# Successful keeping CRS



## ch3fb0yrdee (Jul 26, 2008)

Has anyone be able to successfully keep crystal red shrimps in anything besides AS or Shrimp Soil? I am planning on keeping some in a 55 gal tank. I am not going to be using any AS or Shrimp Soil. It's just going to be M3 Colorquartz (inert.) Anyone know if it is possible to maybe do pH buffers to lower the pH down? Think this will be safe? I will have driftwood (manzanita) and India almond leaf in the tank. I want make sure I don't mess up and kill them all off, so any input will be great. Thank you.


----------



## tex627 (Nov 2, 2008)

i've seen a LFS keep their CRS in a tank with regular inert gravel but they arent breeding because our local tap water has a pH of 8. if you could keep the water parameters right for CRS, aquasoil isnt necessary. if you could keep your water parameter's constant, acidic and soft they'll do fine and breed.


----------



## studdedsham (Oct 2, 2007)

I haven't had a problem with regular inert gravel either.


----------



## ch3fb0yrdee (Jul 26, 2008)

What I plan on doing is have my 55 gal tank set up with normal tab water. Inside I will have Manzanita Driftwood, lots of it, and IAL, a couple new leaves added every month. With this, I am also going to run DIY yeast CO2 into the tank. With all if this, I hope the water pH gets lowered. The tank itself is going to be pretty brown due to tannins, but that is fine. I like the whole brown look. hehehe. Tank is going to be low tech, Java fern, moss (main moss will be bali moss.) I hope this works.


----------



## tex627 (Nov 2, 2008)

hey are you from sfbaaps? i read there that only sfbaaps members had bali moss.


----------



## orlando (Feb 14, 2007)

Do you mean shaggy Bali moss?


----------



## ch3fb0yrdee (Jul 26, 2008)

tex627 said:


> hey are you from sfbaaps? i read there that only sfbaaps members had bali moss.

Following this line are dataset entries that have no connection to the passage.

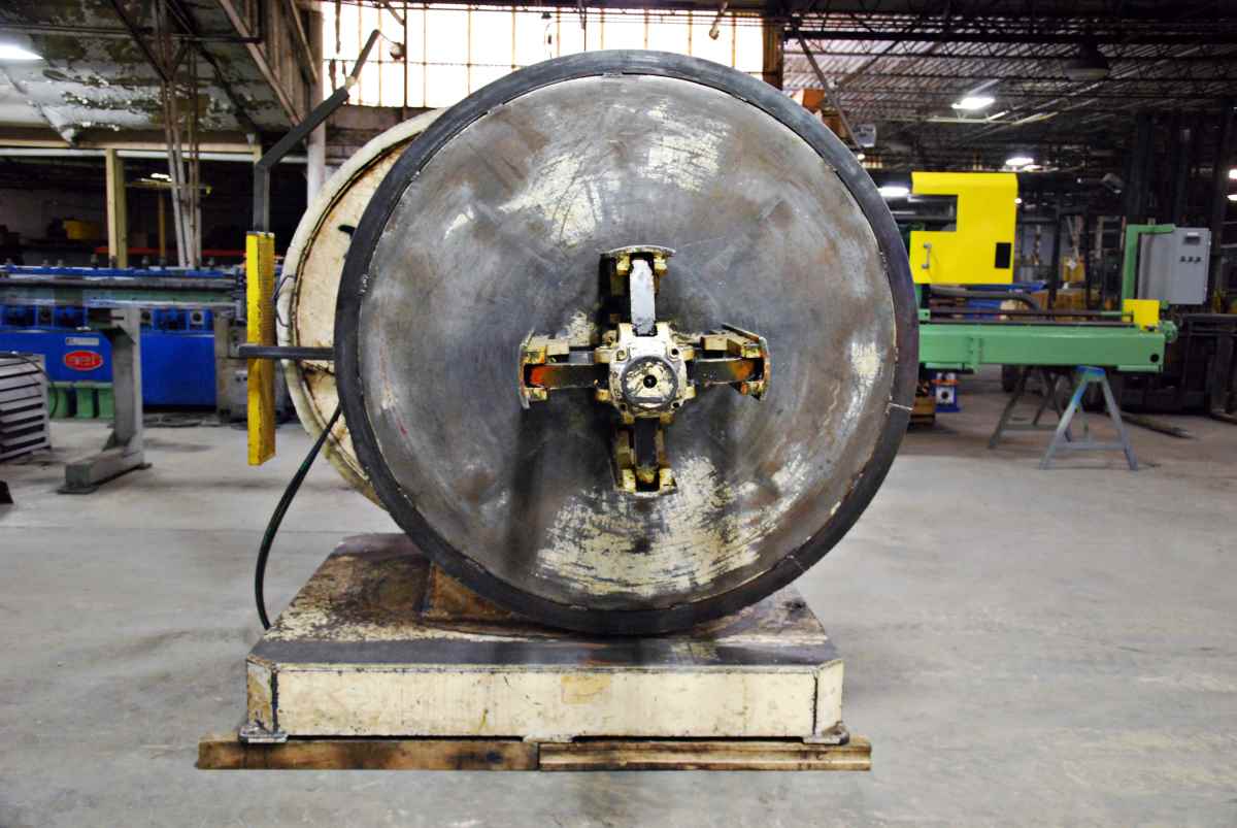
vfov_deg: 35.6
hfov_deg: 51.2
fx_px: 1290
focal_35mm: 38
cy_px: 414
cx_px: 618
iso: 1600
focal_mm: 25
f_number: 4
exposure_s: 1/25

Yep. A pround member of sfbaaps! I have bali moss and it's been growing in my tanks for a couple o months. I think I have enough now to scape a 55 gal tank. hehe.

Orlando, I am not sure what the shaggy Bali moss is that you are referring too. Maybe it is the same Bali moss that I have.


----------



## tex627 (Nov 2, 2008)

lol im from sfbaaps too =) im kevin liang


----------



## ch3fb0yrdee (Jul 26, 2008)

Oh hey Kevin. I see your posts on sfbaaps. YOu polly see my LF post all the time. LOl


----------



## jnaz (May 18, 2007)

Why not just buy 2 bags of it and make your life a lot easier?


----------



## ch3fb0yrdee (Jul 26, 2008)

I could, but then I have to wait 4 weeks, deal with algae, and then I cant rescape as much since AS is a pain when you disturb it. Scared of algae issues too.


----------



## tex627 (Nov 2, 2008)

i've been using aquasoil and if you have a good filter and use an old filter's sponge 1 week of cycling would be long enough for amazonia 2. i havent had much algae and i disturb my soil all the time. a good filtration system is the key. i have a good sized colony of CRS and since im moving soon i was planning to get rid of it. someone from SFBAAPS said he'd take them all but he hasnt replied to my pm yet. so if doesnt take them i could sell them to you for a very CHEAP price. something like 1$ each.


----------



## studdedsham (Oct 2, 2007)

If you're opening that offer to anyone else I'm in to take some.


----------



## tex627 (Nov 2, 2008)

if it falls through i'll let you know. it'll only be 1$ each if you take the whole colony and most are only about a week old but i shipped them before and they shipped pretty well.


----------